## Direction
Return the lines of the data below from the line with "order: Poales" to the line with "common name: St. augustine grass", both included, copying each one exactly.

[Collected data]

- - - - - - -

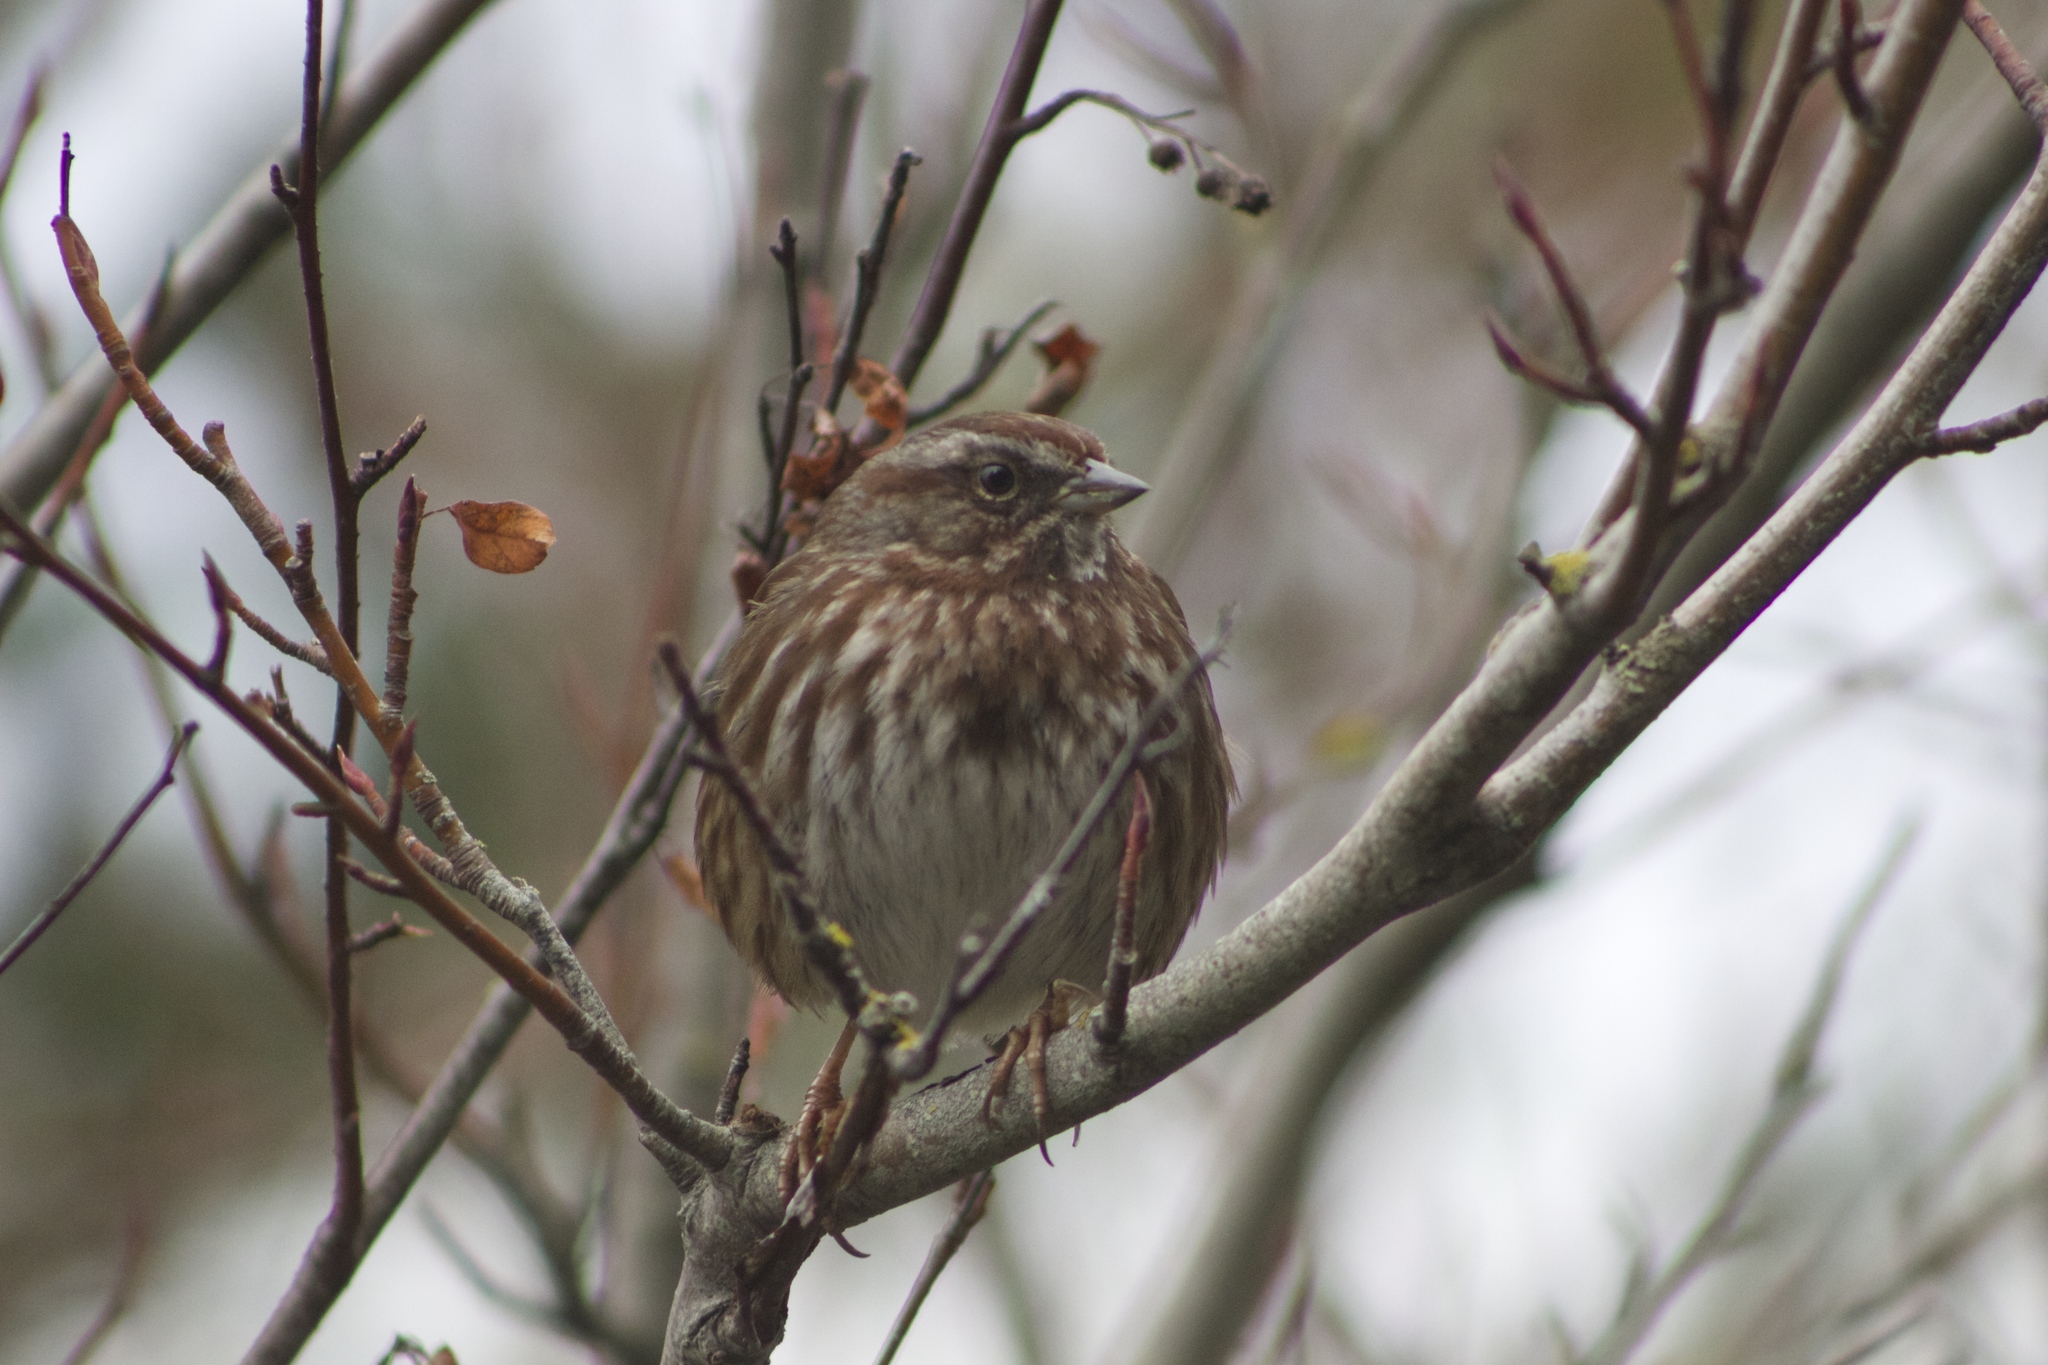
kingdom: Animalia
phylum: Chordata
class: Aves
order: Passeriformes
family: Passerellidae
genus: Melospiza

- - - - - - -

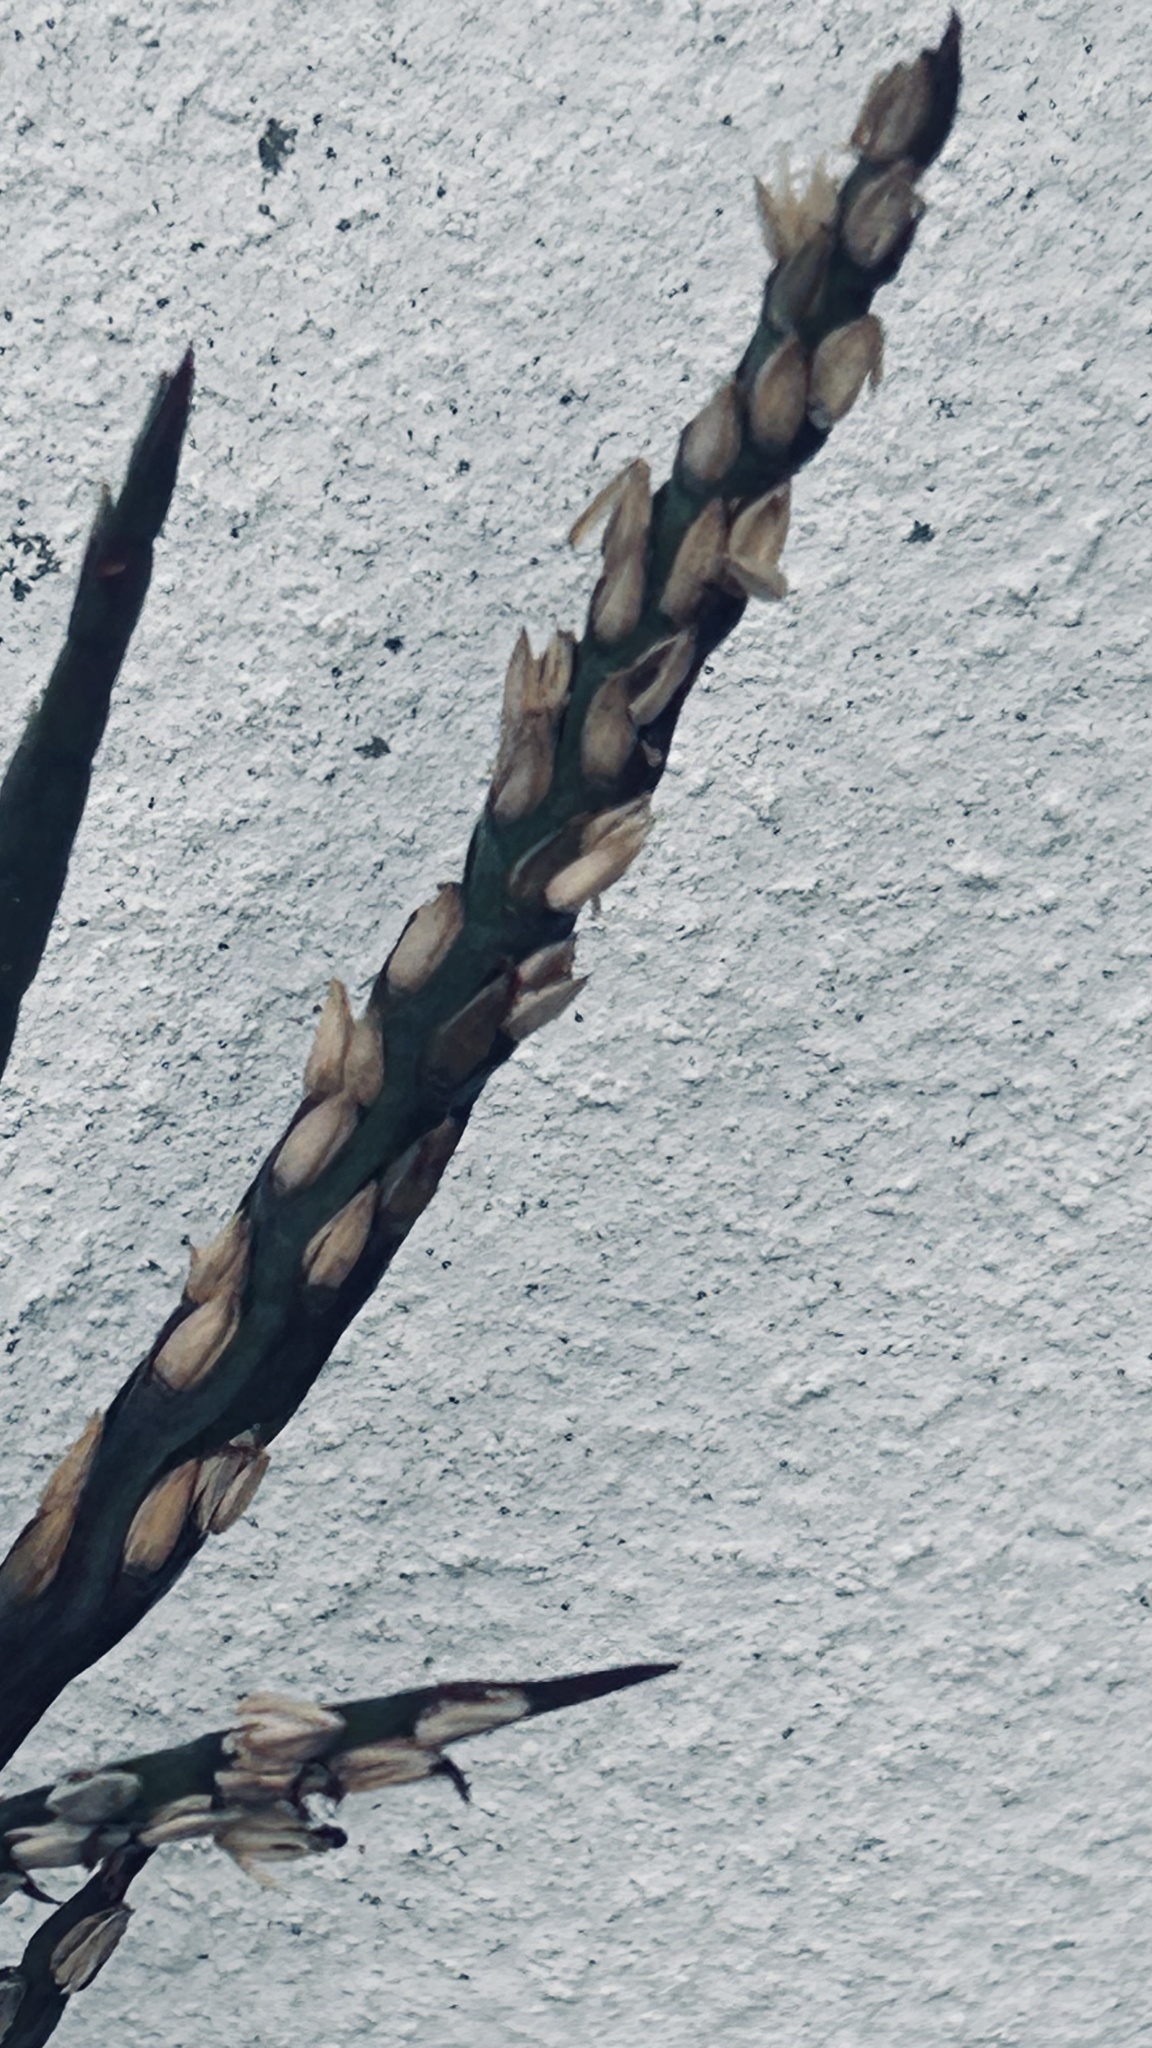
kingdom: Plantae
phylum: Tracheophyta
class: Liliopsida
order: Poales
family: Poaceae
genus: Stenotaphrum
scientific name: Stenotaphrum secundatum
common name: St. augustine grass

- - - - - - -

## Answer to the problem
order: Poales
family: Poaceae
genus: Stenotaphrum
scientific name: Stenotaphrum secundatum
common name: St. augustine grass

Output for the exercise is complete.